▶ _DIRECTIVE_
Return every line of text from the items below without any changes, and leave the pictures out.
╭─ LISTED RECORDS
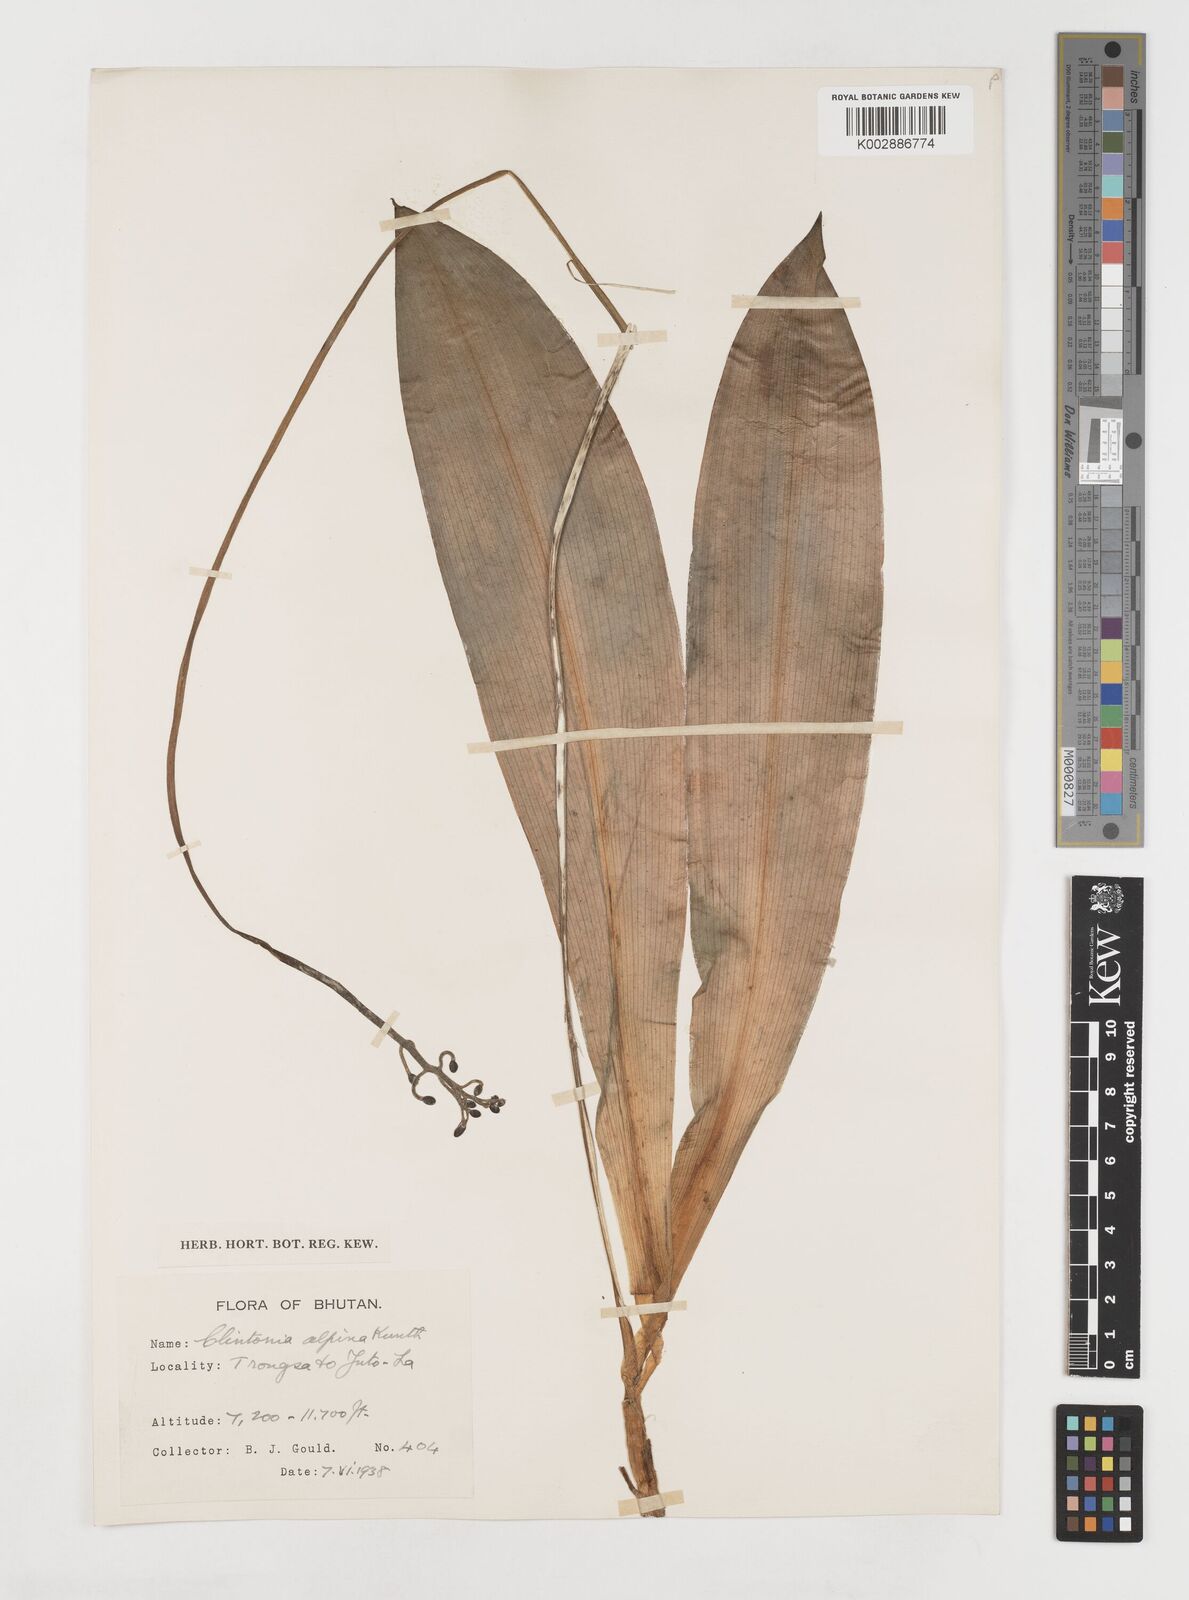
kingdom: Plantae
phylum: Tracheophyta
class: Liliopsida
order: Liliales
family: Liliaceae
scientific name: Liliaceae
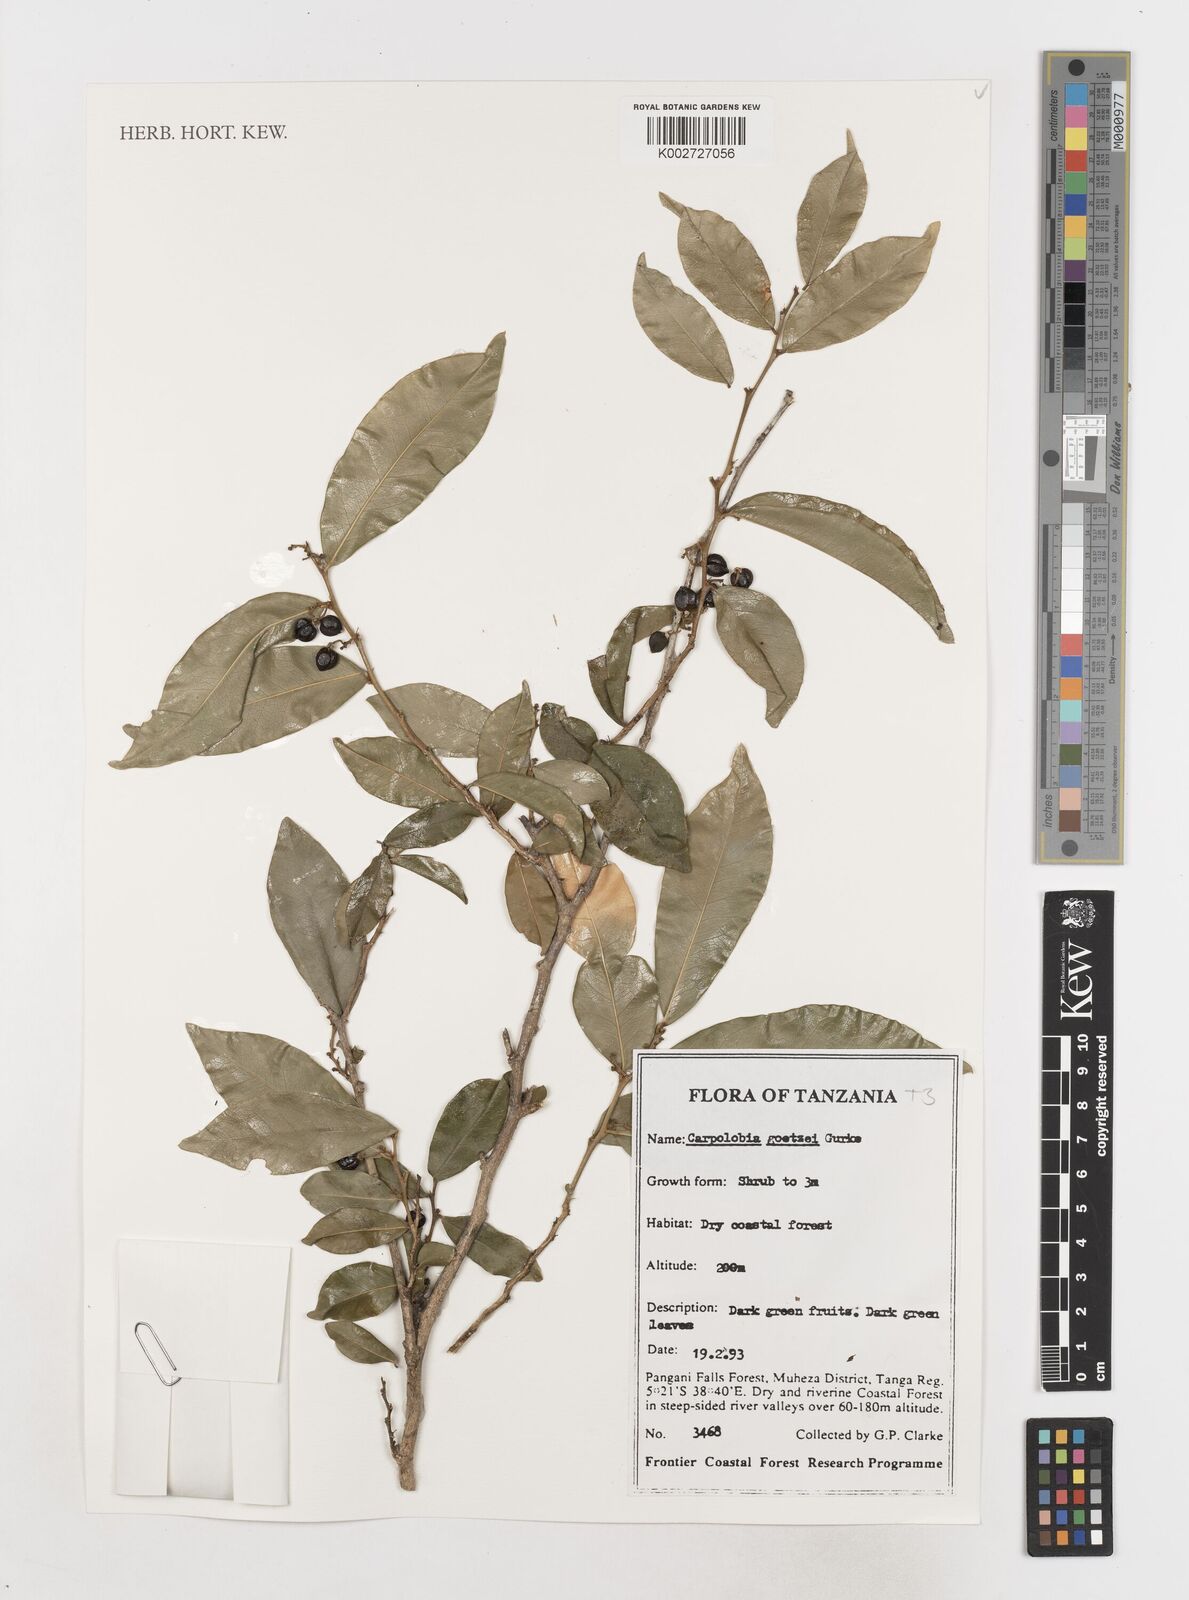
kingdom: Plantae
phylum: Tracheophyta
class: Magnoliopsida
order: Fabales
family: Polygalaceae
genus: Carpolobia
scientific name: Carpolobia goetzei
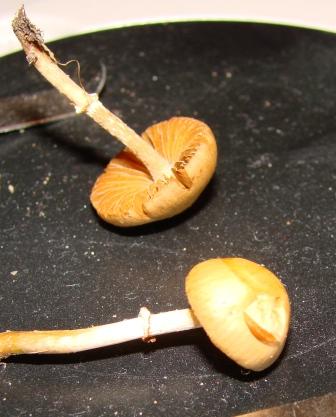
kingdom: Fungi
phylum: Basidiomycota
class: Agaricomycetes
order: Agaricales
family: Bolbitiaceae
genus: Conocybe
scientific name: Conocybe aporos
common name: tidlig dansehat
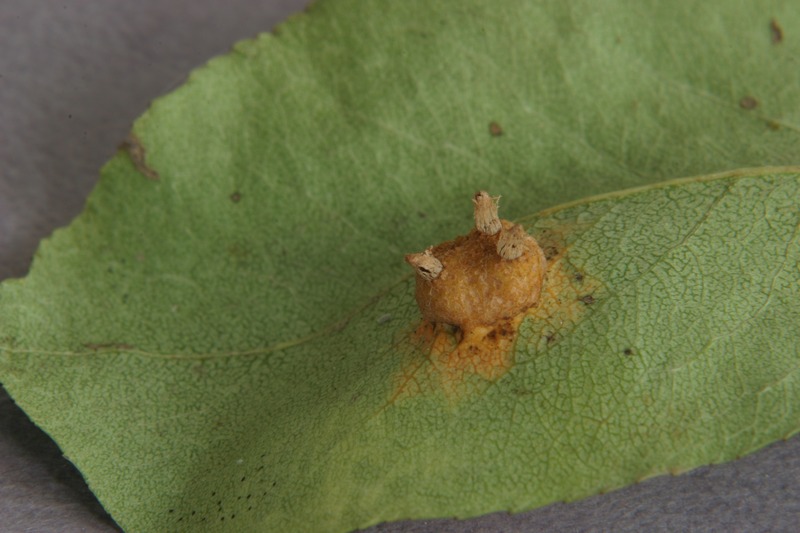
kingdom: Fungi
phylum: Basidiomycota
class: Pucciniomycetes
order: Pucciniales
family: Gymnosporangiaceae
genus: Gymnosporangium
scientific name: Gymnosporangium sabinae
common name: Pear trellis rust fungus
╰─
▶ _RESULT OF THE EXERCISE_
kingdom: Plantae
phylum: Tracheophyta
class: Liliopsida
order: Liliales
family: Liliaceae
scientific name: Liliaceae
kingdom: Plantae
phylum: Tracheophyta
class: Magnoliopsida
order: Fabales
family: Polygalaceae
genus: Carpolobia
scientific name: Carpolobia goetzei
kingdom: Fungi
phylum: Basidiomycota
class: Agaricomycetes
order: Agaricales
family: Bolbitiaceae
genus: Conocybe
scientific name: Conocybe aporos
common name: tidlig dansehat
kingdom: Fungi
phylum: Basidiomycota
class: Pucciniomycetes
order: Pucciniales
family: Gymnosporangiaceae
genus: Gymnosporangium
scientific name: Gymnosporangium sabinae
common name: Pear trellis rust fungus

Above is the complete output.